# Riddlebarger on Antichrist



## Kaalvenist (Jun 5, 2006)

Does anyone have a copy of Riddlebarger's "Man of Sin"? If so, what view of the Antichrist does he take?


----------



## SRoper (Jun 5, 2006)

I am about halfway through it, so maybe it is premature for me to post about it. His position is that there are many antichrists throughout history with Nero being the ultimate type for a future Antichrist (Revelation being written in the mid-90s). This future Antichrist will mimic Christ's miracles and resurrection. He makes the case for multiple fulfillment for many prophesies concerning the Antichrist. He contrasts his position (which he calls reformed amillennialism) with dispensationalism, preterism, and historicism.

[Edited on 5-Jun-2006 by SRoper]


----------



## Kaalvenist (Jun 5, 2006)

> _Originally posted by SRoper_
> He contrasts his position (which he calls reformed amillennialism) with...historicism.


I see. So because I'm Amil Historicist (like Calvin, Turretin, et al.), I'm not a "*Reformed* Amillennarian"?

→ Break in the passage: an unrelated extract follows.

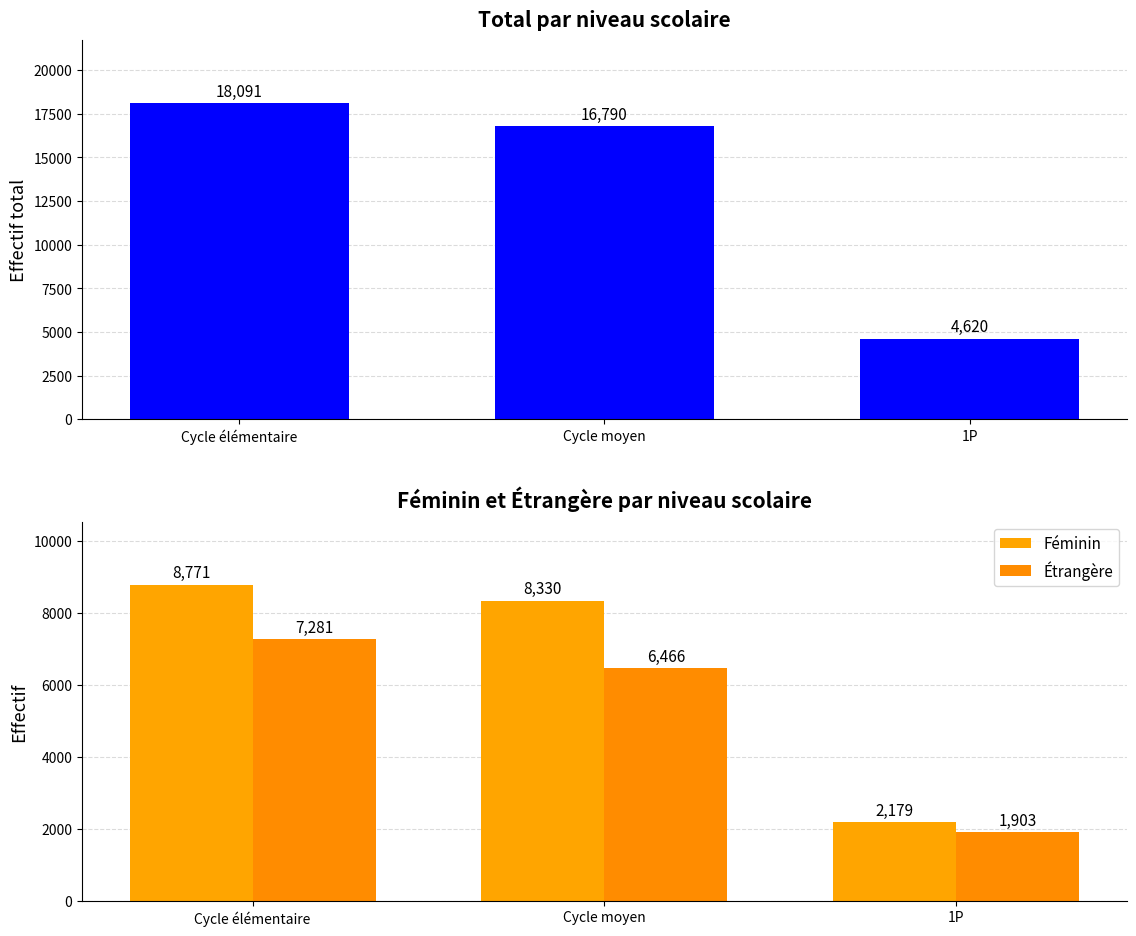

Where is Étrangère nearest to the value 4592?

Cycle moyen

Sounds like an interesting book to get, if only to understand where he's coming from and interact with it.


----------



## ChristianTrader (Jun 5, 2006)

> _Originally posted by Kaalvenist_
> 
> 
> > _Originally posted by SRoper_
> ...



Quite a few would say that Calvin, Turretin, et. al were Post Mil Historicists, so I do not see a reason for you to get uppidy about not being a Reformed Amillennarian


----------



## SRoper (Jun 5, 2006)

Yeah I'm not sure why he chose that name. I think he might only use the term in his tables where he contrasts the positions. He makes it clear that about all the early reformers and the WCF were historicist.


----------



## Kaalvenist (Jun 5, 2006)

> _Originally posted by SRoper_
> Yeah I'm not sure why he chose that name. I think he might only use the term in his tables where he contrasts the positions. He makes it clear that about all the early reformers and the WCF were historicist.


Fair enough. As long as he acknowledges that Historicism has been the majority position of Protestantism (incl. Reformed Christians), I won't get too upset at his wild usurpation of titles.



> _Originally posted by ChristianTrader_
> Quite a few would say that Calvin, Turretin, et. al were Post Mil Historicists, so I do not see a reason for you to get uppidy about not being a Reformed Amillennarian


Uppity? Who's uppity? :bigsmile:

Being Amil, I of course read my Amillennialism back into the great theologians... I admit that Calvin's millennial position has been debated a bit (and I'm not about to get into that one at the moment), but I think that if you'll examine Turretin's _Institutes,_ Locus 20, Question 3, he comes out against any kind of earthly millennium, contra Premils and Postmils alike.


----------